((
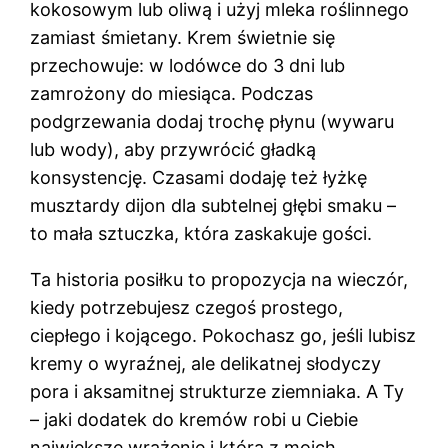
kokosowym lub oliwą i użyj mleka roślinnego
zamiast śmietany. Krem świetnie się
przechowuje: w lodówce do 3 dni lub
zamrożony do miesiąca. Podczas
podgrzewania dodaj trochę płynu (wywaru
lub wody), aby przywrócić gładką
konsystencję. Czasami dodaję też łyżkę
musztardy dijon dla subtelnej głębi smaku –
to mała sztuczka, która zaskakuje gości.
Ta historia posiłku to propozycja na wieczór,
kiedy potrzebujesz czegoś prostego,
ciepłego i kojącego. Pokochasz go, jeśli lubisz
kremy o wyraźnej, ale delikatnej słodyczy
pora i aksamitnej strukturze ziemniaka. A Ty
– jaki dodatek do kremów robi u Ciebie
największe wrażenie i którą z moich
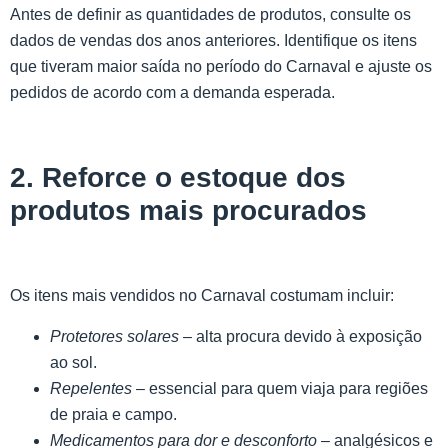
Antes de definir as quantidades de produtos, consulte os
dados de vendas dos anos anteriores. Identifique os itens
que tiveram maior saída no período do Carnaval e ajuste os
pedidos de acordo com a demanda esperada.
2. Reforce o estoque dos
produtos mais procurados
Os itens mais vendidos no Carnaval costumam incluir:
Protetores solares
– alta procura devido à exposição
ao sol.
Repelentes
– essencial para quem viaja para regiões
de praia e campo.
Medicamentos para dor e desconforto
– analgésicos e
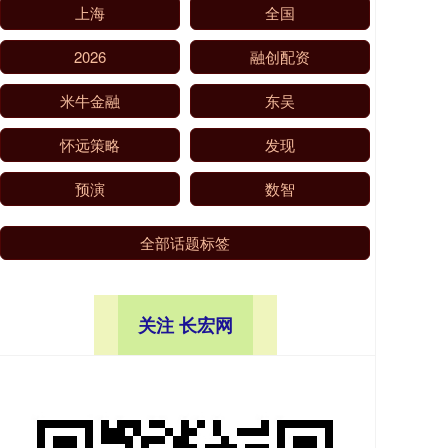
上海
全国
2026
融创配资
米牛金融
东吴
怀远策略
发现
预演
数智
全部话题标签
关注 长宏网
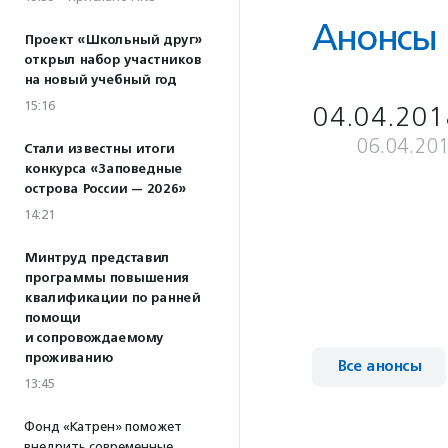
Анонсы
Проект «Школьный друг»
открыл набор участников
на новый учебный год
15:16
04.04.201
06.04.20
Стали известны итоги
конкурса «Заповедные
острова России — 2026»
14:21
Минтруд представил
программы повышения
квалификации по ранней
помощи
и сопровождаемому
проживанию
Все анонсы
13:45
Фонд «Катрен» поможет
внедрить современные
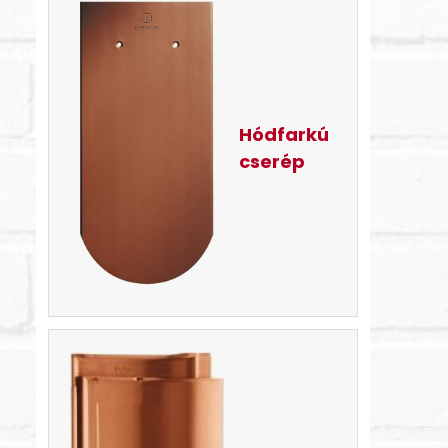
Hódfarkú
cserép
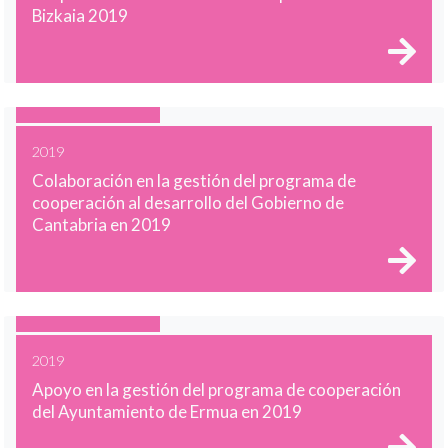
Bizkaia 2019
2019
Colaboración en la gestión del programa de
cooperación al desarrollo del Gobierno de
Cantabria en 2019
2019
Apoyo en la gestión del programa de cooperación
del Ayuntamiento de Ermua en 2019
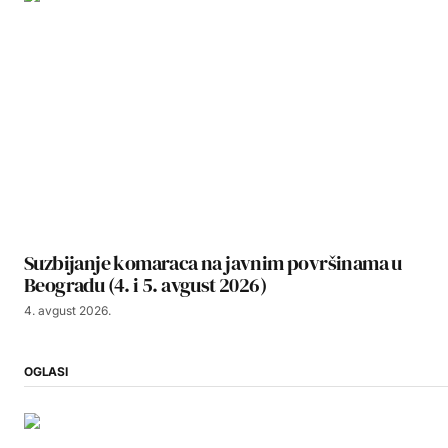
Suzbijanje komaraca na javnim površinama u
Beogradu (4. i 5. avgust 2026)
4. avgust 2026.
OGLASI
))
Job item:
From the first line of the material to the last, retype everything exactly except the images.

Solution to the problem:
kokosowym lub oliwą i użyj mleka roślinnego
zamiast śmietany. Krem świetnie się
przechowuje: w lodówce do 3 dni lub
zamrożony do miesiąca. Podczas
podgrzewania dodaj trochę płynu (wywaru
lub wody), aby przywrócić gładką
konsystencję. Czasami dodaję też łyżkę
musztardy dijon dla subtelnej głębi smaku –
to mała sztuczka, która zaskakuje gości.
Ta historia posiłku to propozycja na wieczór,
kiedy potrzebujesz czegoś prostego,
ciepłego i kojącego. Pokochasz go, jeśli lubisz
kremy o wyraźnej, ale delikatnej słodyczy
pora i aksamitnej strukturze ziemniaka. A Ty
– jaki dodatek do kremów robi u Ciebie
największe wrażenie i którą z moich
Antes de definir as quantidades de produtos, consulte os
dados de vendas dos anos anteriores. Identifique os itens
que tiveram maior saída no período do Carnaval e ajuste os
pedidos de acordo com a demanda esperada.
2. Reforce o estoque dos
produtos mais procurados
Os itens mais vendidos no Carnaval costumam incluir:
Protetores solares
– alta procura devido à exposição
ao sol.
Repelentes
– essencial para quem viaja para regiões
de praia e campo.
Medicamentos para dor e desconforto
– analgésicos e
上海
全国
2026
融创配资
米牛金融
东吴
怀远策略
发现
预演
数智
全部话题标签
关注 长宏网
Анонсы
Проект «Школьный друг»
открыл набор участников
на новый учебный год
15:16
04.04.201
06.04.20
Стали известны итоги
конкурса «Заповедные
острова России — 2026»
14:21
Минтруд представил
программы повышения
квалификации по ранней
помощи
и сопровождаемому
проживанию
Все анонсы
13:45
Фонд «Катрен» поможет
внедрить современные
Hódfarkú
cserép
Bizkaia 2019
2019
Colaboración en la gestión del programa de
cooperación al desarrollo del Gobierno de
Cantabria en 2019
2019
Apoyo en la gestión del programa de cooperación
del Ayuntamiento de Ermua en 2019
Suzbijanje komaraca na javnim površinama u
Beogradu (4. i 5. avgust 2026)
4. avgust 2026.
OGLASI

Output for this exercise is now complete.